「初心者だけど超楽しめた」劇場版 夏目友人帳 うつせみに結ぶ kkmxさんの映画レビュー(感想・評価)
初心者だけど超楽しめた
原作・TVアニメも未体験、タイトル以外は完全先行知識ゼロで挑みましたが、めちゃくちゃ良かったです。胸が震えました。サラっとしてますが、結構深い話だと思います。
物語の根幹には、孤独感とつながりがテーマとして流れているように感じました。
夏目は親戚の間を転々とした幼少期を送ったためつながりが作れなかった過去があります。物語の中心となる妖怪も、夏目同様さすらう運命のために誰ともつながれなかった。それは夏目の祖母・レイコも同様です。妖怪が見えるため人の世に馴染めず、『友人帳』を作ったくらいですから。
このように、つながれなかった人たちの悲しみが本作の中核に存在していると考えます。
しかし、物語のはじめから主人公夏目はすでにつながれており、悲しみは過去のものになっています。そのため、夏目は悲しみを癒す側の存在であり、言ってしまえば本作は『ブラックジャック』的な構造を持っているように感じました。
友人帳に書かれている名前を返すと言う行為自体が、縛られた妖怪たちを解放し、その自主性に任せることであり、セラピューティックな行いですね。妖怪も癒されますが、祖母の孤独な魂も少しずつ癒されて行くようにも感じます。
孤独というか孤立した人は、自分のために何かしてくれる人が存在しません。生前、レイコは誰かとつながりたかった。妖怪たちとつながろうとしたが、それは『勝負に勝ったら友人帳に名前を書く』という、対等ではない歪な関係だった。

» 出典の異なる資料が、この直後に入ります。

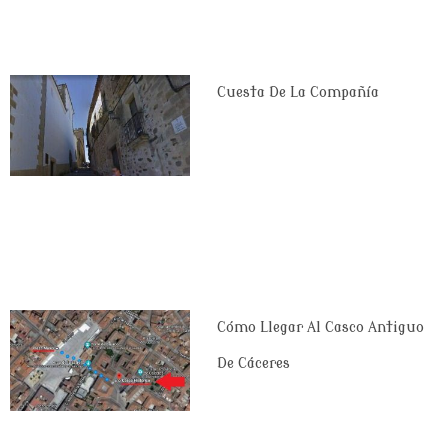
Cuesta De La Compañía
Cómo Llegar Al Casco Antiguo
De Cáceres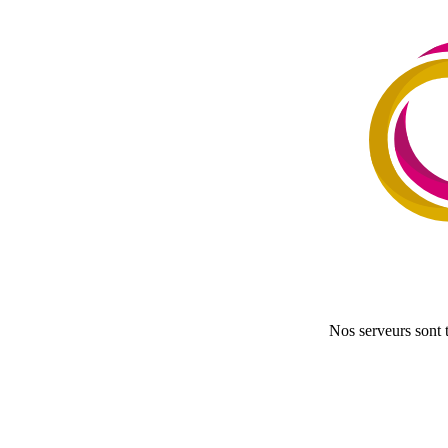
Nos serveurs sont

だからレイコは妖怪ともつながれなかった。
夏目はレイコの遺した問題の解決に取り組んでいるわけですが、それはレイコのために行動しているとも言えます。それが、亡き祖母の魂の解放にもつながり、夏目自身の魂の深化にもつながっているように感じます。
また、物語の舞台が森と街が共存しており、物の怪との物語を紡ぐことにはピッタリなロケーションだなと痛感しています。土着している妖怪たちが楽しそうに暮らしているのもいい。幸せの条件のひとつに、根付いてつながる、ってのがあるなぁとしみじみ思います。
さすがに映画では、豊かな登場人物たちの背景まではわかりません。しかし、それで本作の魅力が損なわれてはいないと考えています。正直、原作を読んだりTVシリーズを観ていないとちょっとわからないことも多々ありました。とはいえ、それらはあくまでも本作においては枝葉的なもの。それで物語の本質を楽しめなくなることなどはまるでなかったです。
夏目にとっての兄貴分っぽいイケメン野郎・名取は、なんともカッコいいキャラで、釣りキチ三平における鮎川魚紳的なポジションなのかな〜と想像。お気に入りのキャラです。微妙に夏目と価値観が違ったりしており、なかなかコクのあるキャラっぽいですね。田沼くんのサイドキック感も良かった。
ただ、タキさんや笹田さんが本当に脇役っぽいのが残念。美少女キャラがひとりくらい夏目のサイドキックとして活躍してほしいなぁ、なんて思ったりしました。
このように、本作いや本シリーズはとても素敵な物語だな、としみじみと実感した次第です。
本作を鑑賞した後、私はすっかり『夏目友人帳』のファンになりましたよ。TVシリーズも少しずつ手を出していこうと考えています。